*EXCERPT:*
# # # # #

AT: Absolutely. It's funny you brought that page up because it was while writing that that I really had to take a moment and step away. Those last pages of the book were written the same week that both Philando Castile and Alton Sterling lost their lives [both died after being shot by police officers: Castile in Saint Paul, Minnesota, on July 6, 2016, and Sterling in Baton Rouge, Louisiana, on July 5, 2016], and that was a hard week. I did not know either of those gentlemen personally, but seeing their deaths play out over and over again on social media, on the news—it was dramatic, it hurt. And all of a sudden this book that I had been told by my editor and my agent was so important, suddenly it didn't feel important because here we were once again, seeing two men lose their lives, one of them in front of a four-year-old child, and what in the world can my book do to stop that? Nothing.

But then I also realized how significant it could be because, if nothing else, maybe, just maybe, I could help someone understand what we feel, and maybe it would give them the courage to speak out alongside us. So it was hard, and I had to really look at it and say, "No, I'm not going to change the world with this book," but if nothing else, it's going to hopefully change some hearts and change some minds, and maybe those hearts and minds will change the world. It also initially gave me a little more fire to get it done, to hopefully help some more people understand why I say those three words: Black Lives Matter.

GR: What's the most moving or affecting thing a reader has said to you?

AT: It's hard, as there are so many. I think, though, the most touching stories for me come from the young black girls who say, "Thank you for this book because it's the first time I have seen myself in a book," or "This is the first time I have seen myself on a cover," or "This is me. I never thought somebody would write a story about somebody like me." Those stories are the most touching.

It's also sad that we have not given these girls [this], that publishing has done them a disservice and not given them enough books in which they can see themselves until recent years, so it's an honor when I get those stories.

I have people like the children of white supremacists, who were raised with those same ideas, who tell me they decided that they needed to change and somebody told them to read my book and it helped open their eyes. That's powerful, and that's amazing, but it's nothing compared to having the real Starrs out there come to me, sometimes crying, saying, "Thank you for this book." That's the most touching thing. I wouldn't trade that for anything in the world.

GR: Teachers are now using your book in schools, either replacing To Kill a Mockingbird with it or pairing your book with it. They're also talking about how it's helping them understand or connect with their students in a way they couldn't before.

AT: Yes, these past few days I was actually in St. Louis, Missouri, for the annual convention of the National Council of Teachers of English. I had hundreds of teachers tell me that they are using the book in their classroom and that it has sparked so many discussions and helped them get a better understanding of their students and the circumstances their students are dealing with. I've had teachers say they are now using it in place of To Kill a Mockingbird or they are teaching it alongside To Kill a Mockingbird, which gives me chills when I think about that—even to be mentioned alongside that book is mind-blowing.

# # # # #

*SUPPLIED RECORDS:*
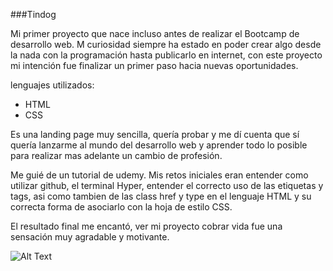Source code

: ###Tindog

Mi primer proyecto que nace incluso antes de realizar el Bootcamp de desarrollo web.
M curiosidad siempre ha estado en poder crear algo desde la nada con la programación hasta publicarlo en internet, con este proyecto mi intención fue finalizar un primer paso hacia nuevas oportunidades.

lenguajes utilizados:

- HTML
- CSS

Es una landing page muy sencilla, quería probar y me dí cuenta que sí quería lanzarme al mundo del desarrollo web y aprender todo lo posible para realizar mas adelante un cambio de profesión.

Me guié de un tutorial de udemy. Mis retos iniciales eran entender como utilizar github, el terminal Hyper, entender el correcto uso de las etiquetas y tags, asi como tambien de las class href y type en el lenguaje HTML y su correcta forma de asociarlo con la hoja de estilo CSS.

El resultado final me encantó, ver mi proyecto cobrar vida fue una sensación muy agradable y motivante.

![Alt Text](https://media.giphy.com/media/amXk19nvP6pC8/source.gif)
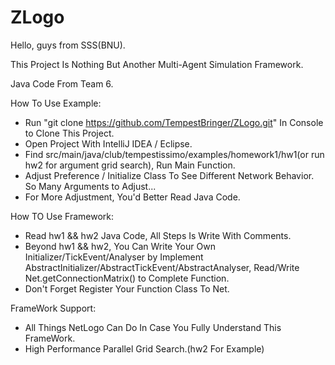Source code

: # ZLogo
Hello, guys from SSS(BNU).

This Project Is Nothing But Another Multi-Agent Simulation Framework.

Java Code From Team 6.

How To Use Example:
 - Run "git clone https://github.com/TempestBringer/ZLogo.git" In Console to Clone This Project.
 - Open Project With IntelliJ IDEA / Eclipse.
 - Find src/main/java/club/tempestissimo/examples/homework1/hw1(or run hw2 for argument grid search), Run Main Function.
 - Adjust Preference / Initialize Class To See Different Network Behavior. So Many Arguments to Adjust...
 - For More Adjustment, You'd Better Read Java Code.

How TO Use Framework:
 - Read hw1 && hw2 Java Code, All Steps Is Write With Comments.
 - Beyond hw1 && hw2, You Can Write Your Own Initializer/TickEvent/Analyser by Implement AbstractInitializer/AbstractTickEvent/AbstractAnalyser, Read/Write Net.getConnectionMatrix() to Complete Function.
 - Don't Forget Register Your Function Class To Net.

FrameWork Support:
 - All Things NetLogo Can Do In Case You Fully Understand This FrameWork.
 - High Performance Parallel Grid Search.(hw2 For Example)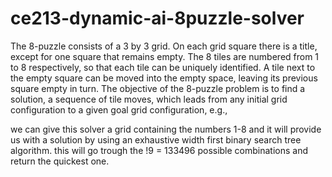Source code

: # ce213-dynamic-ai-8puzzle-solver

The 8-puzzle consists of a 3 by 3 grid. On each grid square there is a title, except for one square that remains
empty. The 8 tiles are numbered from 1 to 8 respectively, so that each tile can be uniquely identified. A tile
next to the empty square can be moved into the empty space, leaving its previous square empty in turn. The
objective of the 8-puzzle problem is to find a solution, a sequence of tile moves, which leads from any initial
grid configuration to a given goal grid configuration, e.g.,

we can give this solver a grid containing the numbers 1-8 and it will provide us with a solution by using an exhaustive width first binary search tree algorithm. this will go trough the !9 = 133496 possible combinations and return the quickest one.
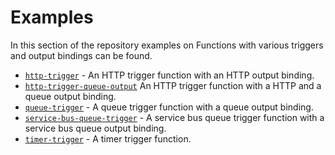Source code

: # Examples

In this section of the repository examples on Functions with various triggers and output bindings can be found.

* [`http-trigger`](./http-trigger/) - An HTTP trigger function with an HTTP output binding.
* [`http-trigger-queue-output`](./http-trigger-queue-output/) An HTTP trigger function with a HTTP and a queue output binding.
* [`queue-trigger`](./queue-trigger/) - A queue trigger function with a queue output binding.
* [`service-bus-queue-trigger`](./queue-trigger/) - A service bus queue trigger function with a service bus queue output binding.
* [`timer-trigger`](./timer-trigger/) - A timer trigger function.
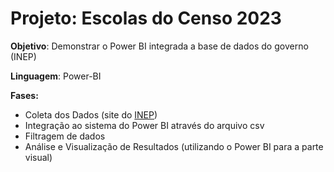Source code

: # Projeto: Escolas do Censo 2023
**Objetivo**: Demonstrar o Power BI integrada a base de dados do governo (INEP)

**Linguagem**: Power-BI

**Fases:**
- Coleta dos Dados (site do [INEP](https://www.gov.br/inep/pt-br/acesso-a-informacao/dados-abertos/microdados/censo-escolar))
- Integração ao sistema do Power BI através do arquivo csv
- Filtragem de dados
- Análise e Visualização de Resultados (utilizando o Power BI para a parte visual)
 
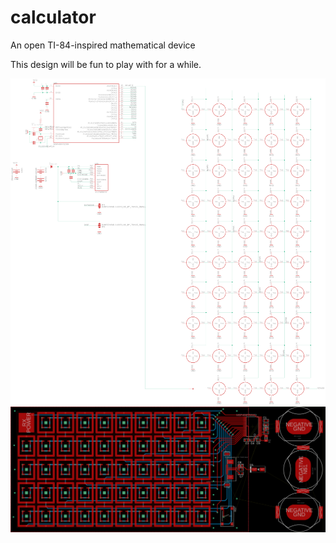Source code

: # calculator
An open TI-84-inspired mathematical device

This design will be fun to play with for a while.

![schematic](calculator-schematic.png)
![board](calculator-board.png)
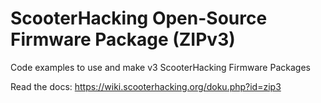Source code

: # ScooterHacking Open-Source Firmware Package (ZIPv3)
Code examples to use and make v3 ScooterHacking Firmware Packages

Read the docs: https://wiki.scooterhacking.org/doku.php?id=zip3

# # # # #

How would the interview excerpt about the book and its readers continue after its final answer? Write the next part.

*RESPONSE:*
Other teachers have told me they've had to fight to teach it in their classroom because when administrators hear it's a Black Lives Matter book, they're afraid it's an anti-cop book. But a lot of teachers also told me that once they urged administrators to read it, or once they urged the parents to read it and they did, it became a wider conversation, and it opens the parents' minds and the administrators' minds, and that's incredible, too. A lot of teachers have also said that their most reluctant readers are devouring it.

GR: Yes, I saw a comment from one teacher who said The Hate U Give is the first book some of their high school students have actually read.

AT: Yeah, that's an honor right there, and that motivates me to keep writing for them. It just goes to show, I told my publisher Harper Collins recently, when I was growing up, you guys basically failed me because you assumed that kids like me don't read, and that's a lie. They will read if you give them something where they see themselves or something that they connect with. And I'm seeing proof of that more and more. I've had plenty of kids tell me, "This is the first book I've read beginning to end that I was assigned at school." It's incredible.

GR: How do you think writing the book changed you?

AT: Writing the book and writing about Starr finding her voice helped me find mine. I'm no longer silent about things. I no longer put restraints on myself when I go to events. I'm honest and I tell people, I may make you uncomfortable, but unfortunately that's what the truth does sometimes, so I've found my voice.

But it wasn't only writing the book; the experience of having the book published and meeting the readers has changed me as well. I was never expecting white teenagers from rural Texas to tell me that they loved my book. Or that rich white kids would love my book the way they do. It has made me check myself and say, "You know what? I need to give these teenagers more credit."

I've seen kids that I never would have thought connect with this book somehow, and it's got them saying that things need to change, that this is not OK, and that systemic racism is real. So if nothing else, I've had to check myself on that, and it's making me open my eyes and realize that I've had my own biases, and I'm putting those aside now.

GR: Have you had any negative responses to the book—people who have assumed, maybe without reading it, that it is anti-police?

AT: I haven't had any come to me directly. I've heard bits and pieces. I've had a 13-year-old tell me recently that her mom won't allow her to read the book. I think once the movie comes out, there will be more, and I'm preparing myself for that. If you say Black Lives Matter to people, you're going to get 30 different reactions, and I have to keep reminding people that this is not an anti-cop book; it's anti-police brutality. I'm sure there are people who are uncomfortable or who have issues after reading my book, and that's fine. That's the whole point of writing the book—letting readers decide how they feel about it. But no matter what, I stand by it and I stand by the message of it.

GR: One aspect of the book that's won praise is your portrayal of Starr's family life in the book, the way the Carters talk and relate. I particularly loved when Maverick, Starr's dad, defends his "Harry Potter is about gangs" theory. I got the impression you had fun writing these characters.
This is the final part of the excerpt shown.